At that time - 1997 or so - we had an e-mail exchange going between myself, Albie Davis, and some others interested in Follett. The group's discussions were sometimes very interesting, and sometimes suffered from some of the difficulties of electronic communication among people who'd never really formed a "community". In any event, one of the interesting discussions was about who should write introductory passages for the new New State. It was noticed that several men (including myself, who'd been asked to write a short introduction explaining the genesis of the new edition) were writing about Follett, but no women had been asked to write about this woman. I remember facing the interesting question: "Does the fact that Follett was a woman mean that there is a female perspective pervading the work?" In The New State, Follett makes no reference to her gender nor does she appear to speak to what today might be recognized as a feminist perspective. However, I concluded that when a person writes a book, they write it from their whole self, no matter what explicitly comes through in the text, and gender is a part of one's self and experience. So I agreed to suggest to Penn State that they find a female writer to add another introductory piece. That person would be Harvard's Jane Mansbridge, who'd never heard of Follett but loved the book after she read it.

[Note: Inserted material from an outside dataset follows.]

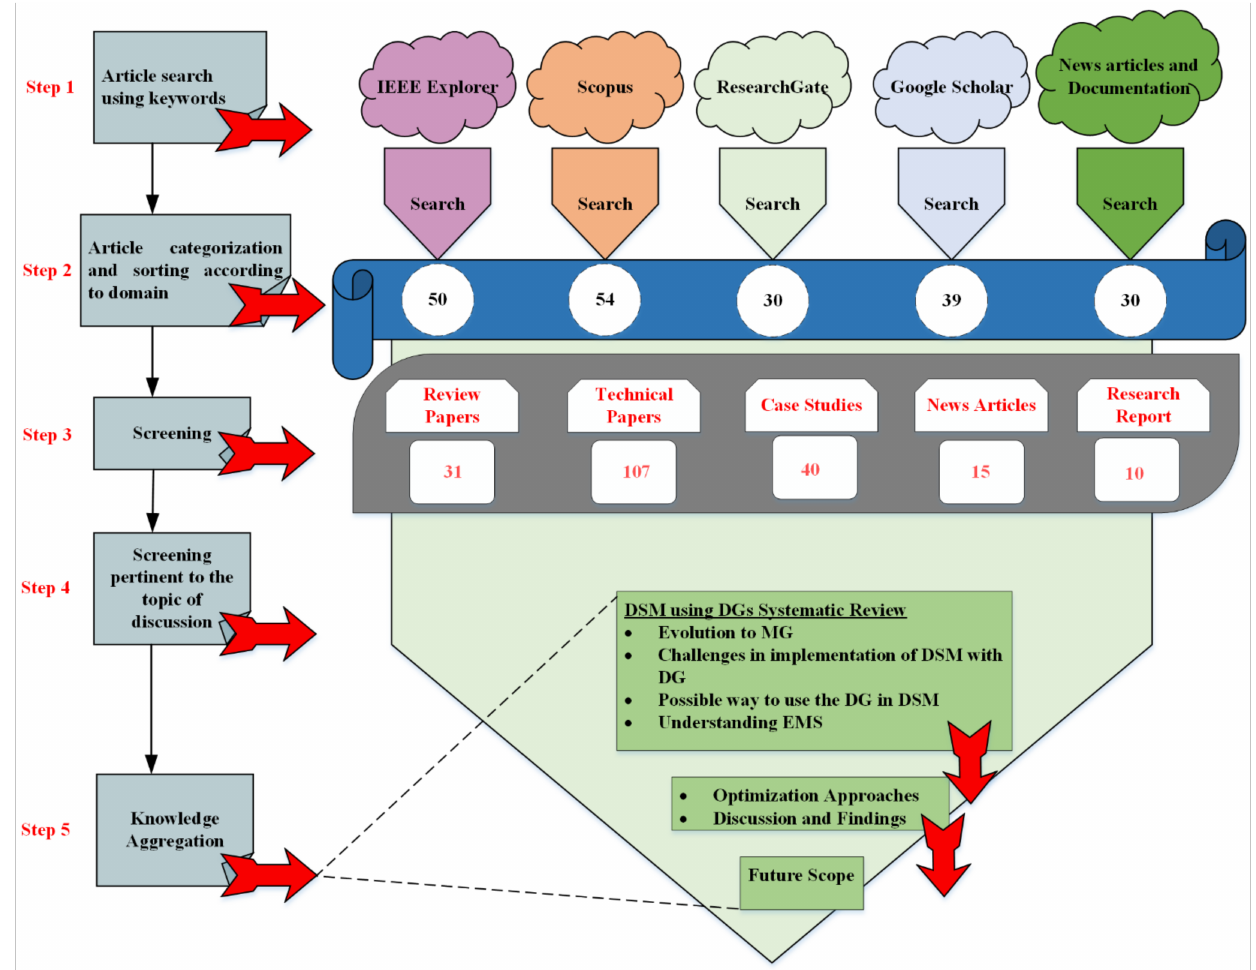
Figure 1. Review methodology for this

Penn State Press, once they decided to reissue the work, asked for an original early edition of the book to "sacrifice" in the creation of the new edition. The copy that I had read for my research fellowship was a 1918 edition in the Idaho State Library. It had apparently never been read before me, because I literally had to cut the edges of the paper apart with a knife (sometimes, apparently, the way they bound books in those days led to this being a necessity). And it would be this same copy that was destroyed in the creation of the new edition, for the Idaho State Library agreed to let it be sacrificed in exchange for a new edition. I don't think many books have that kind of life story.